EXERCISE INSTRUCTIONS: Without altering a word, return the records below, but exclude the pictures.

SUPPLIED ENTRIES:
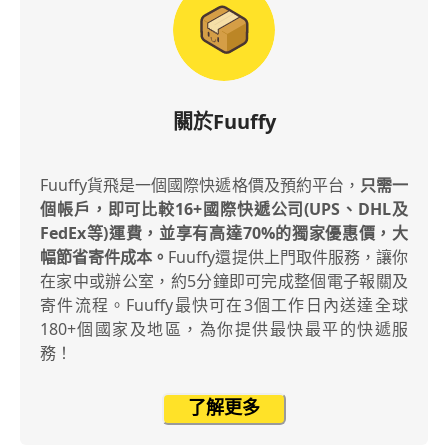
關於Fuuffy
Fuuffy貨飛是一個國際快遞格價及預約平台，
只需一
個帳戶，即可比較16+國際快遞公司(UPS、DHL及
FedEx等)運費，並享有高達70%的獨家優惠價，大
幅節省寄件成本。
Fuuffy還提供上門取件服務，讓你
在家中或辦公室，約5分鐘即可完成整個電子報關及
寄件流程。Fuuffy最快可在3個工作日內送達全球
180+個國家及地區，為你提供最快最平的快遞服
務！
了解更多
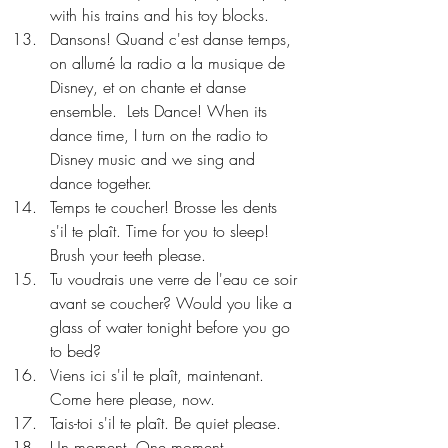
with his trains and his toy blocks. 
Dansons! Quand c'est danse temps, 
on allumé la radio a la musique de 
Disney, et on chante et danse 
ensemble.  Lets Dance! When its 
dance time, I turn on the radio to 
Disney music and we sing and 
dance together. 
Temps te coucher! Brosse les dents 
s'il te plaît. Time for you to sleep! 
Brush your teeth please. 
Tu voudrais une verre de l'eau ce soir 
avant se coucher? Would you like a 
glass of water tonight before you go 
to bed? 
Viens ici s'il te plaît, maintenant. 
Come here please, now. 
Tais-toi s'il te plaît. Be quiet please. 
Un moment. One moment. 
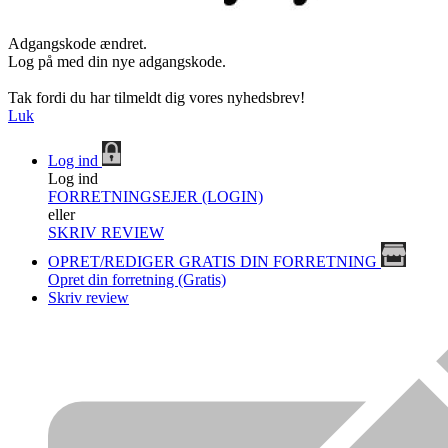
Adgangskode ændret.
Log på med din nye adgangskode.
Tak fordi du har tilmeldt dig vores nyhedsbrev!
Luk
Log ind
Log ind
FORRETNINGSEJER (LOGIN)
eller
SKRIV REVIEW
OPRET/REDIGER GRATIS DIN FORRETNING
Opret din forretning (Gratis)
Skriv review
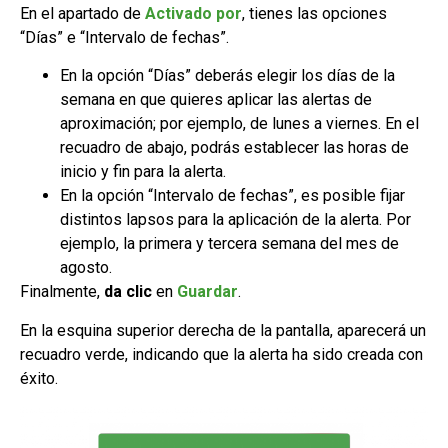
En el apartado de
Activado por
, tienes las opciones
“Días” e “Intervalo de fechas”.
En la opción “Días” deberás elegir los días de la
semana en que quieres aplicar las alertas de
aproximación; por ejemplo, de lunes a viernes. En el
recuadro de abajo, podrás establecer las horas de
inicio y fin para la alerta.
En la opción “Intervalo de fechas”, es posible fijar
distintos lapsos para la aplicación de la alerta. Por
ejemplo, la primera y tercera semana del mes de
agosto.
Finalmente,
da clic
en
Guardar
.
En la esquina superior derecha de la pantalla, aparecerá un
recuadro verde, indicando que la alerta ha sido creada con
éxito.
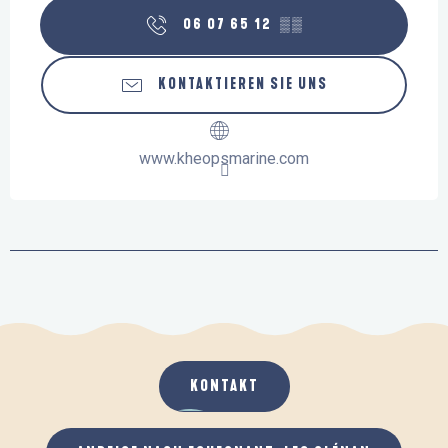
06 07 65 12
▒▒
KONTAKTIEREN SIE UNS
www.kheopsmarine.com
KONTAKT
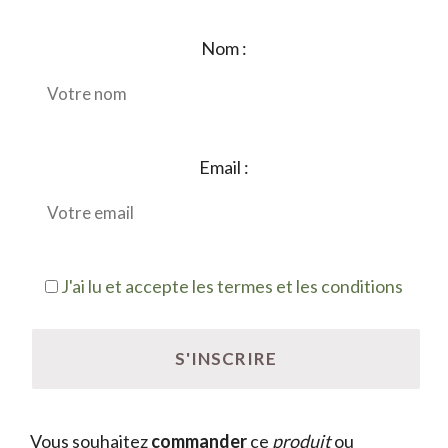
Nom :
Email :
J'ai lu et accepte les termes et les conditions
Vous souhaitez
commander
ce
produit
ou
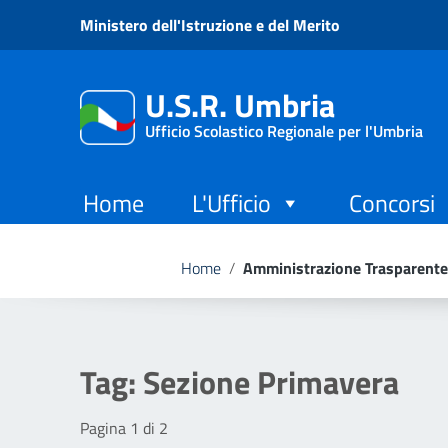
Vai ai contenuti
Ministero dell'Istruzione e del Merito
Vai al menu di navigazione
Vai al footer
U.S.R. Umbria
Ufficio Scolastico Regionale per l'Umbria
Home
L'Ufficio
Concorsi
Home
/
Amministrazione Trasparente
Tag:
Sezione Primavera
Pagina 1 di 2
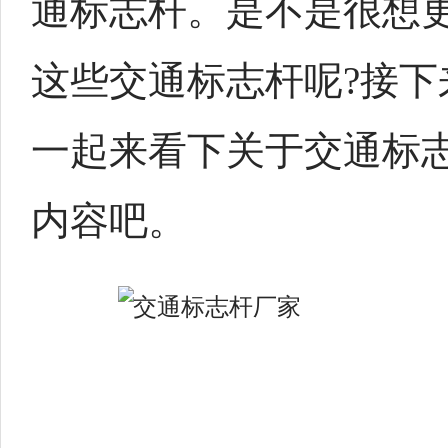
通标志杆。是不是很想
这些交通标志杆呢?接下
一起来看下关于交通标
内容吧。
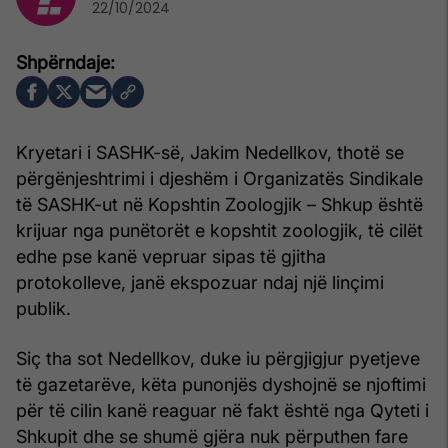
22/10/2024
Kryetari i SASHK-së, Jakim Nedellkov, thotë se
përgënjeshtrimi i djeshëm i Organizatës Sindikale
të SASHK-ut në Kopshtin Zoologjik – Shkup është
krijuar nga punëtorët e kopshtit zoologjik, të cilët
edhe pse kanë vepruar sipas të gjitha
protokolleve, janë ekspozuar ndaj një linçimi
publik.
Siç tha sot Nedellkov, duke iu përgjigjur pyetjeve
të gazetarëve, këta punonjës dyshojnë se njoftimi
për të cilin kanë reaguar në fakt është nga Qyteti i
Shkupit dhe se shumë gjëra nuk përputhen fare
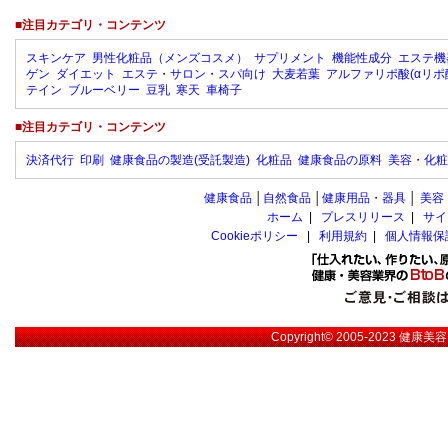
■注目カテゴリ・コンテンツ
スキンケア
男性化粧品（メンズコスメ）
サプリメント
機能性成分
エステ機
ゲン
ダイエット
エステ・サロン・スパ向け
大麦若葉
アルファリポ酸(αリポ
テイン
ブルーベリー
豆乳
寒天
車椅子
■注目カテゴリ・コンテンツ
決済代行
印刷
健康食品の製造(受託製造)
化粧品
健康食品の原料
美容・化粧
健康食品
│
自然食品
│
健康用品・器具
│
美容
ホーム
|
プレスリリース
|
サイ
Cookieポリシー
|
利用規約
|
個人情報保
Copyright© 2005-2023
健康美容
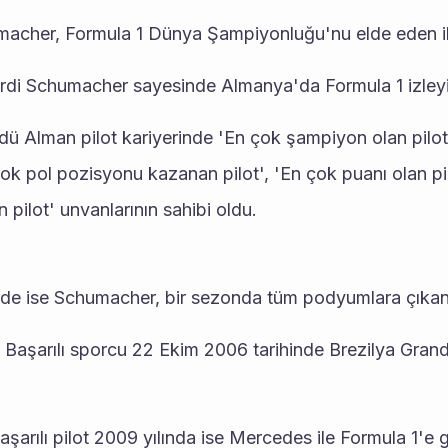
umacher, Formula 1 Dünya Şampiyonluğu'nu elde eden il
irdi Schumacher sayesinde Almanya'da Formula 1 izleyici
rdü Alman pilot kariyerinde 'En çok şampiyon olan pilot'
çok pol pozisyonu kazanan pilot', 'En çok puanı olan pil
 pilot' unvanlarının sahibi oldu.
de ise Schumacher, bir sezonda tüm podyumlara çıkan i
Başarılı sporcu 22 Ekim 2006 tarihinde Brezilya Grand 
şarılı pilot 2009 yılında ise Mercedes ile Formula 1'e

TASK ANSWER:
關於Fuuffy
Fuuffy貨飛是一個國際快遞格價及預約平台，
只需一
個帳戶，即可比較16+國際快遞公司(UPS、DHL及
FedEx等)運費，並享有高達70%的獨家優惠價，大
幅節省寄件成本。
Fuuffy還提供上門取件服務，讓你
在家中或辦公室，約5分鐘即可完成整個電子報關及
寄件流程。Fuuffy最快可在3個工作日內送達全球
180+個國家及地區，為你提供最快最平的快遞服
務！
了解更多
with his trains and his toy blocks. 
Dansons! Quand c'est danse temps, 
on allumé la radio a la musique de 
Disney, et on chante et danse 
ensemble.  Lets Dance! When its 
dance time, I turn on the radio to 
Disney music and we sing and 
dance together. 
Temps te coucher! Brosse les dents 
s'il te plaît. Time for you to sleep! 
Brush your teeth please. 
Tu voudrais une verre de l'eau ce soir 
avant se coucher? Would you like a 
glass of water tonight before you go 
to bed? 
Viens ici s'il te plaît, maintenant. 
Come here please, now. 
Tais-toi s'il te plaît. Be quiet please. 
Un moment. One moment. 
Adgangskode ændret.
Log på med din nye adgangskode.
Tak fordi du har tilmeldt dig vores nyhedsbrev!
Luk
Log ind
Log ind
FORRETNINGSEJER (LOGIN)
eller
SKRIV REVIEW
OPRET/REDIGER GRATIS DIN FORRETNING
Opret din forretning (Gratis)
Skriv review
En el apartado de
Activado por
, tienes las opciones
“Días” e “Intervalo de fechas”.
En la opción “Días” deberás elegir los días de la
semana en que quieres aplicar las alertas de
aproximación; por ejemplo, de lunes a viernes. En el
recuadro de abajo, podrás establecer las horas de
inicio y fin para la alerta.
En la opción “Intervalo de fechas”, es posible fijar
distintos lapsos para la aplicación de la alerta. Por
ejemplo, la primera y tercera semana del mes de
agosto.
Finalmente,
da clic
en
Guardar
.
En la esquina superior derecha de la pantalla, aparecerá un
recuadro verde, indicando que la alerta ha sido creada con
éxito.
06 07 65 12
▒▒
KONTAKTIEREN SIE UNS
www.kheopsmarine.com
KONTAKT
Nom :
Email :
J'ai lu et accepte les termes et les conditions
Vous souhaitez
commander
ce
produit
ou
Vai ai contenuti
Ministero dell'Istruzione e del Merito
Vai al menu di navigazione
Vai al footer
U.S.R. Umbria
Ufficio Scolastico Regionale per l'Umbria
Home
L'Ufficio
Concorsi
Home
/
Amministrazione Trasparente
Tag:
Sezione Primavera
Pagina 1 di 2
通标志杆。是不是很想
这些交通标志杆呢?接下
一起来看下关于交通标
内容吧。
22/10/2024
Kryetari i SASHK-së, Jakim Nedellkov, thotë se
përgënjeshtrimi i djeshëm i Organizatës Sindikale
të SASHK-ut në Kopshtin Zoologjik – Shkup është
krijuar nga punëtorët e kopshtit zoologjik, të cilët
edhe pse kanë vepruar sipas të gjitha
protokolleve, janë ekspozuar ndaj një linçimi
publik.
Siç tha sot Nedellkov, duke iu përgjigjur pyetjeve
të gazetarëve, këta punonjës dyshojnë se njoftimi
për të cilin kanë reaguar në fakt është nga Qyteti i
Shkupit dhe se shumë gjëra nuk përputhen fare
■注目カテゴリ・コンテンツ
スキンケア
男性化粧品（メンズコスメ）
サプリメント
機能性成分
エステ機
ゲン
ダイエット
エステ・サロン・スパ向け
大麦若葉
アルファリポ酸(αリポ
テイン
ブルーベリー
豆乳
寒天
車椅子
■注目カテゴリ・コンテンツ
決済代行
印刷
健康食品の製造(受託製造)
化粧品
健康食品の原料
美容・化粧
健康食品
│
自然食品
│
健康用品・器具
│
美容
ホーム
|
プレスリリース
|
サイ
Cookieポリシー
|
利用規約
|
個人情報保
Copyright© 2005-2023
健康美容
umacher, Formula 1 Dünya Şampiyonluğu'nu elde eden il
irdi Schumacher sayesinde Almanya'da Formula 1 izleyici
rdü Alman pilot kariyerinde 'En çok şampiyon olan pilot'
çok pol pozisyonu kazanan pilot', 'En çok puanı olan pil
 pilot' unvanlarının sahibi oldu.
de ise Schumacher, bir sezonda tüm podyumlara çıkan i
Başarılı sporcu 22 Ekim 2006 tarihinde Brezilya Grand 
şarılı pilot 2009 yılında ise Mercedes ile Formula 1'e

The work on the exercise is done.